WORK TO BE COMPLETED - Report the count of lines in the listing below that include the string "never", with no other text.

RECORD EXCERPTS -

****************

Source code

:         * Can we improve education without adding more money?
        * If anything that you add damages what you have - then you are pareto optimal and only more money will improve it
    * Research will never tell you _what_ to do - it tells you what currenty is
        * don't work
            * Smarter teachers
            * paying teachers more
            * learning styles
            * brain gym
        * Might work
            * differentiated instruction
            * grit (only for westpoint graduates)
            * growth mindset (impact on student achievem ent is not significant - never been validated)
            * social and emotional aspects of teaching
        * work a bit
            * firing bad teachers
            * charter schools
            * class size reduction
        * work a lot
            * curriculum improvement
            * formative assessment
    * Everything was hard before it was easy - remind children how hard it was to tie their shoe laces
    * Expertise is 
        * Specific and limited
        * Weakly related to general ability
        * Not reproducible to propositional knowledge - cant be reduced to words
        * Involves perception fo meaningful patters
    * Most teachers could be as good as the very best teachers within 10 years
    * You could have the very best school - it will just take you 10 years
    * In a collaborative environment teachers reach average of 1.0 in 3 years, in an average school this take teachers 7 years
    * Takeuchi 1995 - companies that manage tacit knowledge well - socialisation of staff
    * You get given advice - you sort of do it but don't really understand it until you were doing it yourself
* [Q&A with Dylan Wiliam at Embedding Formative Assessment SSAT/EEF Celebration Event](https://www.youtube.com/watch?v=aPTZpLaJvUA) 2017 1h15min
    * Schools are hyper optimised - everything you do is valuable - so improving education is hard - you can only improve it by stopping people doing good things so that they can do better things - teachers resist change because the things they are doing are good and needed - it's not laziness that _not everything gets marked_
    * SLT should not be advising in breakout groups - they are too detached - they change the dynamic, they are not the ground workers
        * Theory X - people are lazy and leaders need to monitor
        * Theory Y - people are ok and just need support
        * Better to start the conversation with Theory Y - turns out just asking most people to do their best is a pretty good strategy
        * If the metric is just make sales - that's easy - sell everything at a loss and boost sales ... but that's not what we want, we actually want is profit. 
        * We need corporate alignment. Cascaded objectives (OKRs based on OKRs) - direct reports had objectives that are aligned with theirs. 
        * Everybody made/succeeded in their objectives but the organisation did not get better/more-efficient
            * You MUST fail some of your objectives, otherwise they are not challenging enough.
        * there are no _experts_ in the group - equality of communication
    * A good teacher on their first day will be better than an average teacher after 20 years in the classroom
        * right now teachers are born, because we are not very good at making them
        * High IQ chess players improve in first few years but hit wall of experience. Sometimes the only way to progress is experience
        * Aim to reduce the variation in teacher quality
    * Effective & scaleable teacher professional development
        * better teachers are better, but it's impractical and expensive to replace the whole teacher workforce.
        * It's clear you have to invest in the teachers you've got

****************

FINISHED TASK - 2